* [Aim of the exercise]: Return all of the data below verbatim and exclude every picture.

* [Source data]:

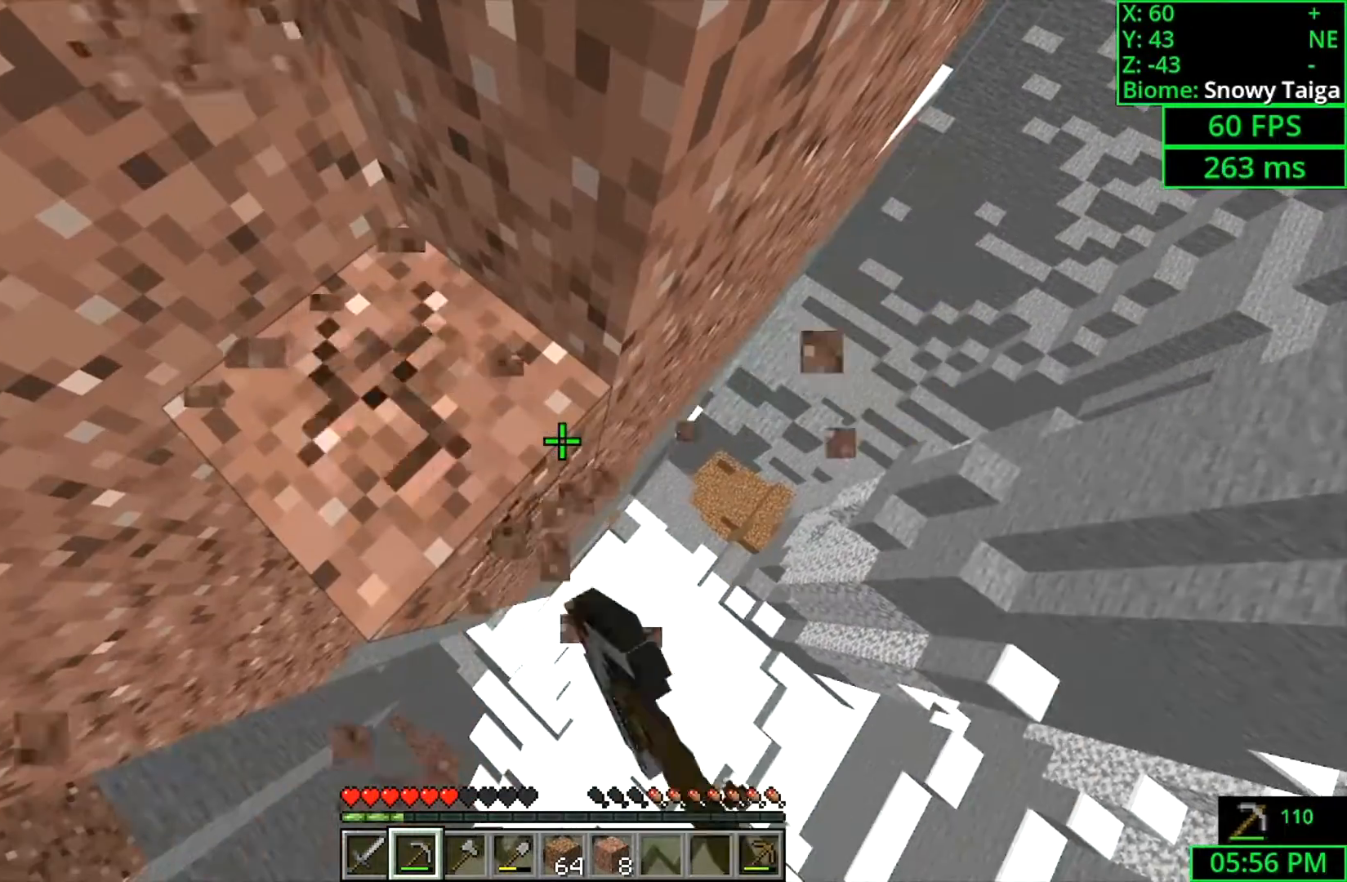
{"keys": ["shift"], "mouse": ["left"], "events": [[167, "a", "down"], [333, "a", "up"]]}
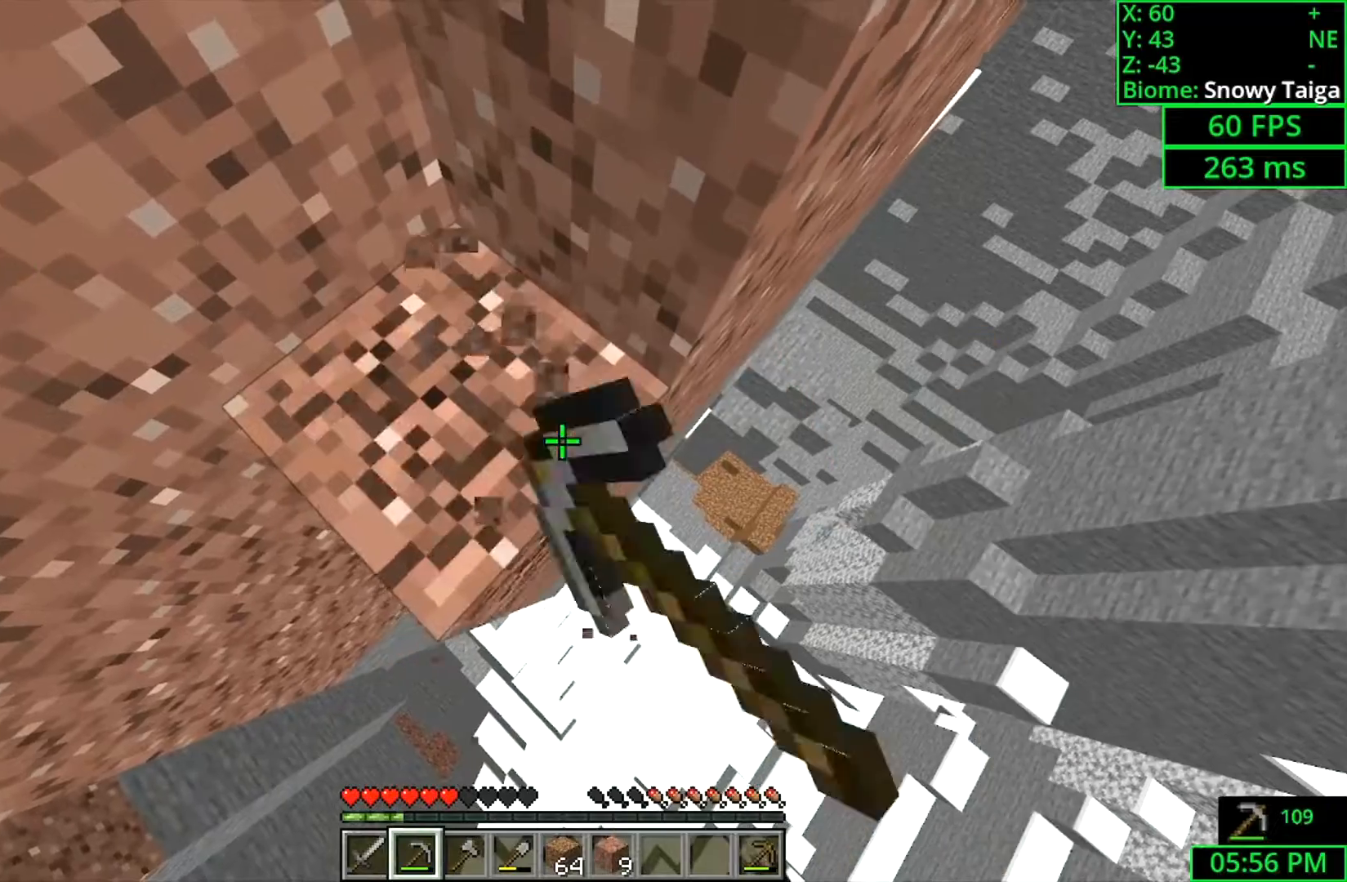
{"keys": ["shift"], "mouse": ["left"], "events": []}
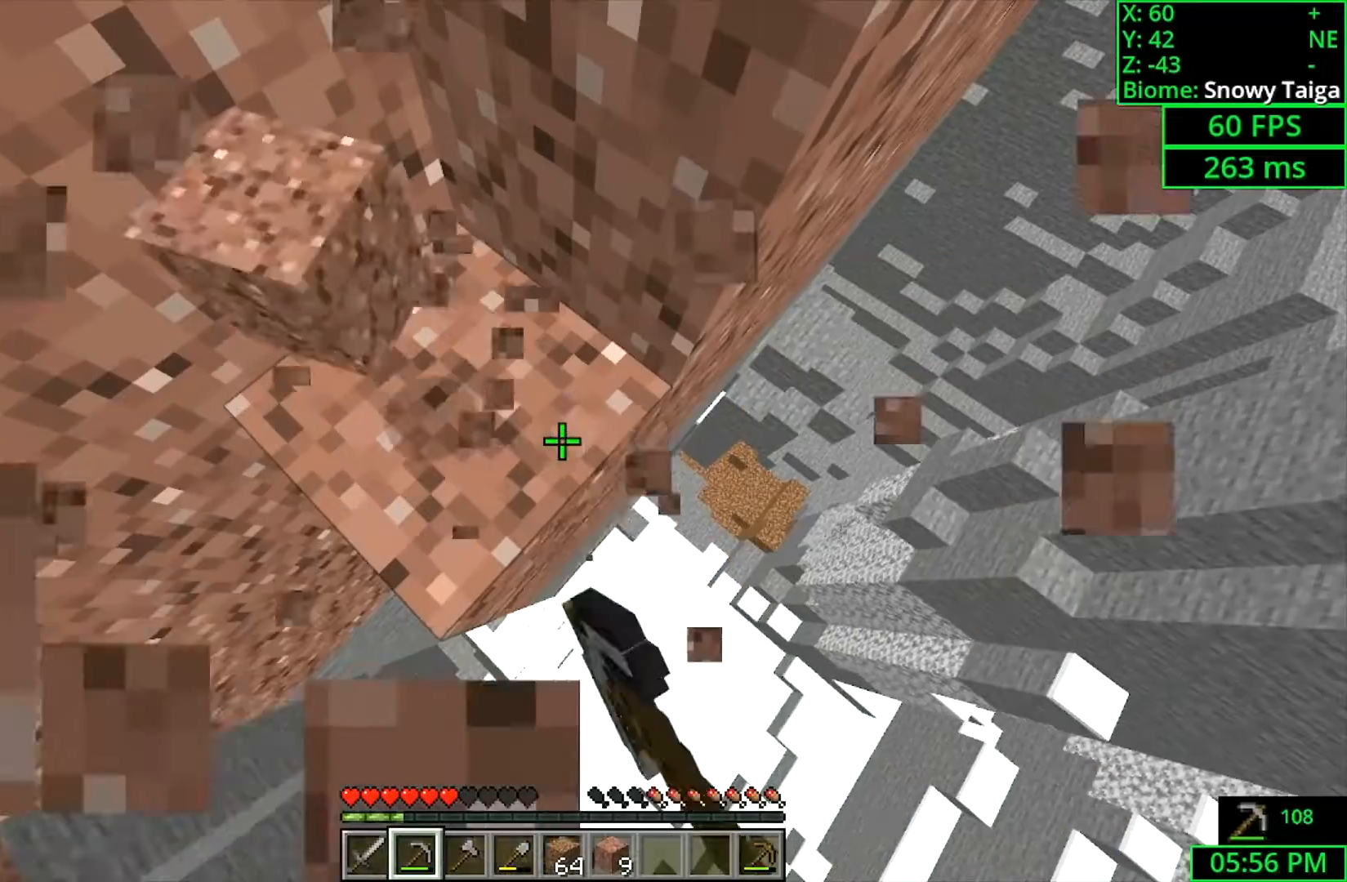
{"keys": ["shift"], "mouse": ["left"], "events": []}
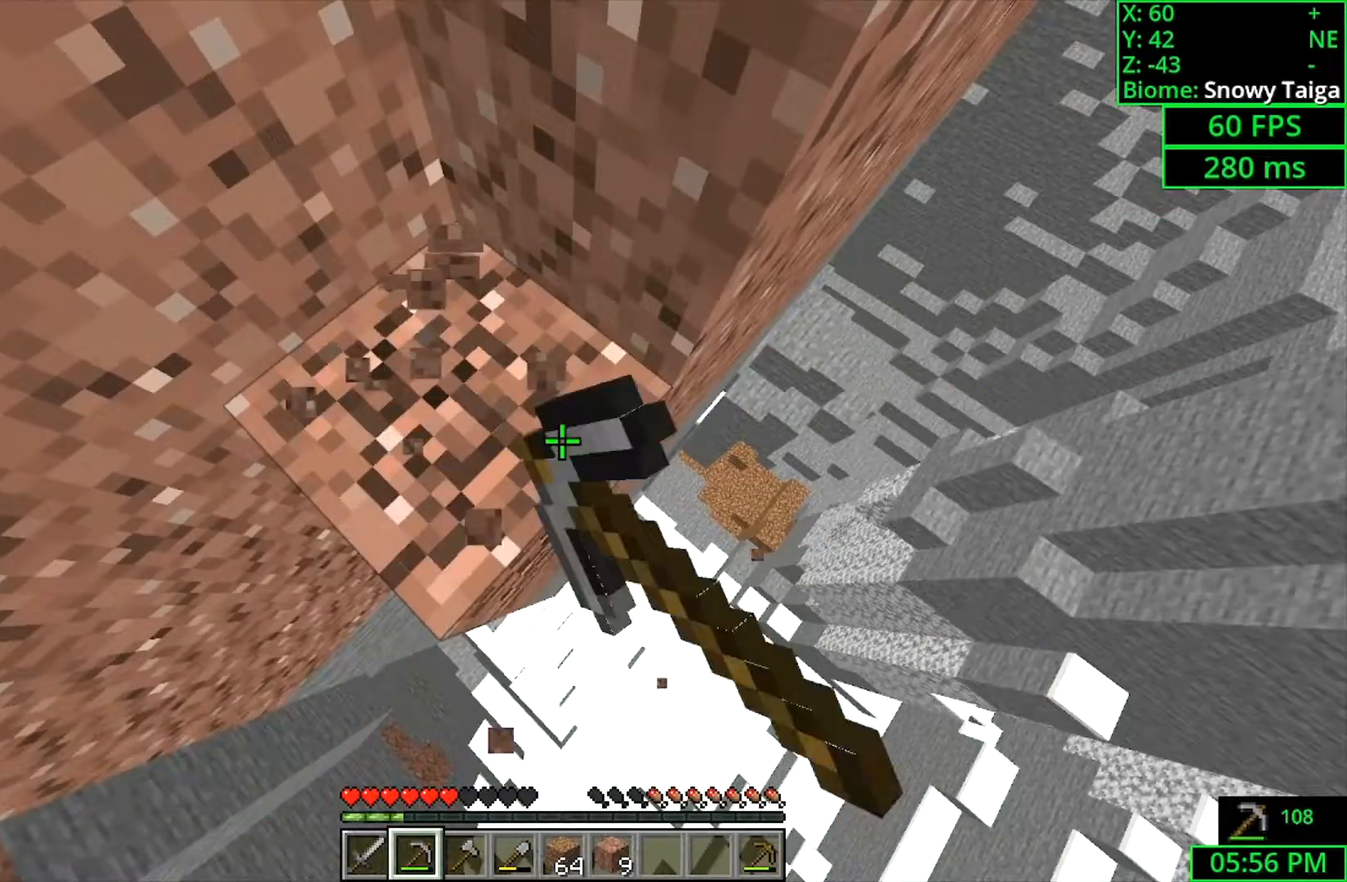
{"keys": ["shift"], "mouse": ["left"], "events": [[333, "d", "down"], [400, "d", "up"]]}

* [Written reply]:
{"keys": ["shift"], "mouse": ["left"], "events": [[167, "a", "down"], [333, "a", "up"]]}
{"keys": ["shift"], "mouse": ["left"], "events": []}
{"keys": ["shift"], "mouse": ["left"], "events": []}
{"keys": ["shift"], "mouse": ["left"], "events": [[333, "d", "down"], [400, "d", "up"]]}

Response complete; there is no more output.